Tests.zip (211.5 KB)

public class DocxTemplateController : ControllerBase
{
    [HttpPost(nameof(Generate))]
    public async Task<ActionResult> Generate([FromForm] GenerateDocxTemplateRequest request, CancellationToken cancellationToken)
    {
        var document = GetDocxDocument(request);

        var documentText = document.ToString(SaveFormat.Html);

        return await DownloadDocxAsync(documentText);
    }

    private static Document GetDocxDocument(GenerateDocxTemplateRequest request)
    {
        var document = new Document();

        using (var stream = request.Input.OpenReadStream())
        {
            document = new Document(stream);
        }

        return document;
    }

    private async Task<ActionResult> DownloadDocxAsync(string htmlContent)
    {
        var document = new Document();

        var builder = new DocumentBuilder(document);
        builder.InsertHtml(htmlContent);

        var ms1 = new MemoryStream();
        document.Save(ms1, SaveFormat.Docx);
        ms1.Position = 0;
        return File(ms1, "application/vnd.openxmlformats-officedocument.wordprocessingml.document", $"DocxTemplate-{DateTime.UtcNow.ToString("yyyMMdd-HHmm")}.docx");
    }
}

@JamesNguyen Please note, Aspose.Words is designed to work with MS Word documents. HTML documents and MS Word documents object models are quite different and it is not always possible to provide 100% fidelity after conversion one format to another. In most cases Aspose.Words mimics MS Word behavior when work with HTML documents. Unfortunately, it is impossible to fully preserve the original document structure and layout after DOCX->HTML->DOCX roundtrip.

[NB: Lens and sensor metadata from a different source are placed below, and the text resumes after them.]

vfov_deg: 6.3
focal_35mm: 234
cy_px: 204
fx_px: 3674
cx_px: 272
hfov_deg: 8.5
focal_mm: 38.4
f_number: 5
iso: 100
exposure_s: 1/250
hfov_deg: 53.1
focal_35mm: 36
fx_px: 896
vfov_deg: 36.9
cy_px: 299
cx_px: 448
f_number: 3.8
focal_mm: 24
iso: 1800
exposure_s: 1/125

Hi @alexey.noskov, thanks for your quick response, is there any setting from HtmlSaveOptions which you recommend to improve this other than using below

document.ToString(SaveFormat.Html)

Can you try with the tests I attached before and improve the result?
Thanks, James

I changed the code to use SaveOptions and it improve a bit

HtmlSaveOptions saveOptions = new HtmlSaveOptions();
saveOptions.ExportRoundtripInformation = true;
saveOptions.ExportImagesAsBase64 = true;
saveOptions.ExportPageMargins = true;
saveOptions.AllowNegativeIndent = true;
saveOptions.ExportPageSetup = true;
saveOptions.ExportDocumentProperties = true;
saveOptions.ExportHeadersFootersMode = ExportHeadersFootersMode.PerSection;
var documentText = document.ToString(saveOptions);

but some elements are overlapping like attached, is there any setting which I can use to overcome this?

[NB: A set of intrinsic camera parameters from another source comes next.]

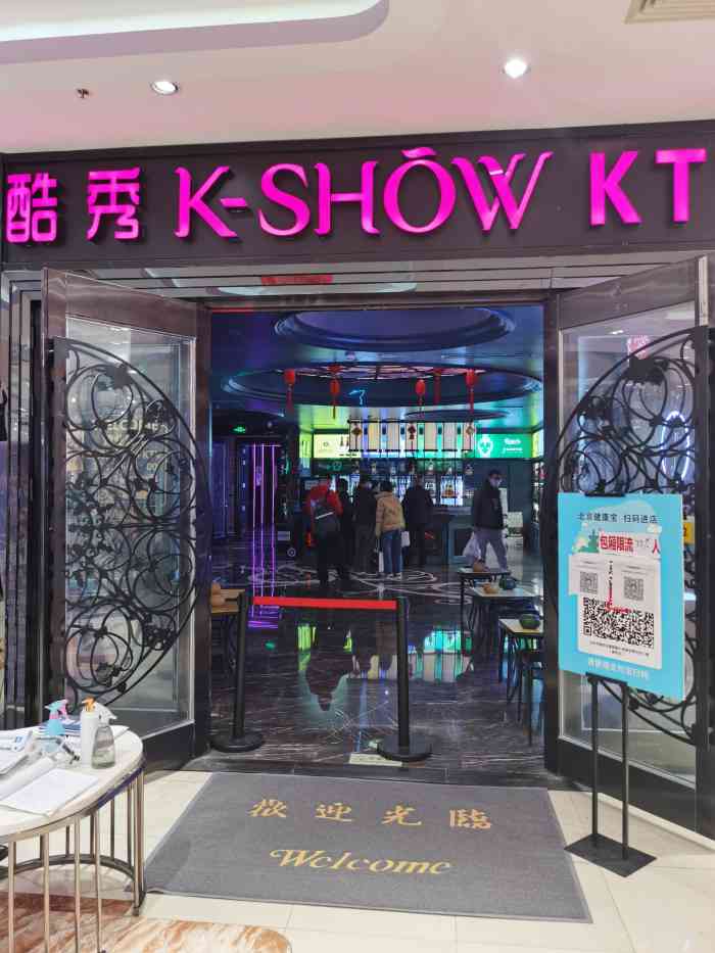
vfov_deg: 65.3
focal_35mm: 27
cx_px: 358
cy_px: 476
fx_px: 743
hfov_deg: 51.4
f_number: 1.6
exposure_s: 1/100
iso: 80
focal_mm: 5.56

For more information, the format already broken when convert from Docx to HTML. I saw that the overlapped element is image, where it should be table or paragraph in original docx, why it behave like that and what is the fix for it?
Thanks in advance,
James

@JamesNguyen I have played with your documents, but unfortunately, as I have mentioned, there is no way to provide 100% fidelity upon DOCX->HTML->DOCX roundtrip dues to differences in HTML and DOCX object models. Especially with complex documents like yours.

In your documents floating textboxes are used with tables inside. Such textboxes are exported to HTML as images as an attempt to preserve their original position. But again due to difference in models it is not possible to preserve such objects accurately in HTML.

Aspose.Words provides HtmlFixed save format in addition to flow HTML format. HtmlFixed format is designed to preserve original document layout for viewing purposes. So if your goal is to display the HTML on page, then this format can be considered as an alternative. But unfortunately, it does not support roundtrip to DOCX at all.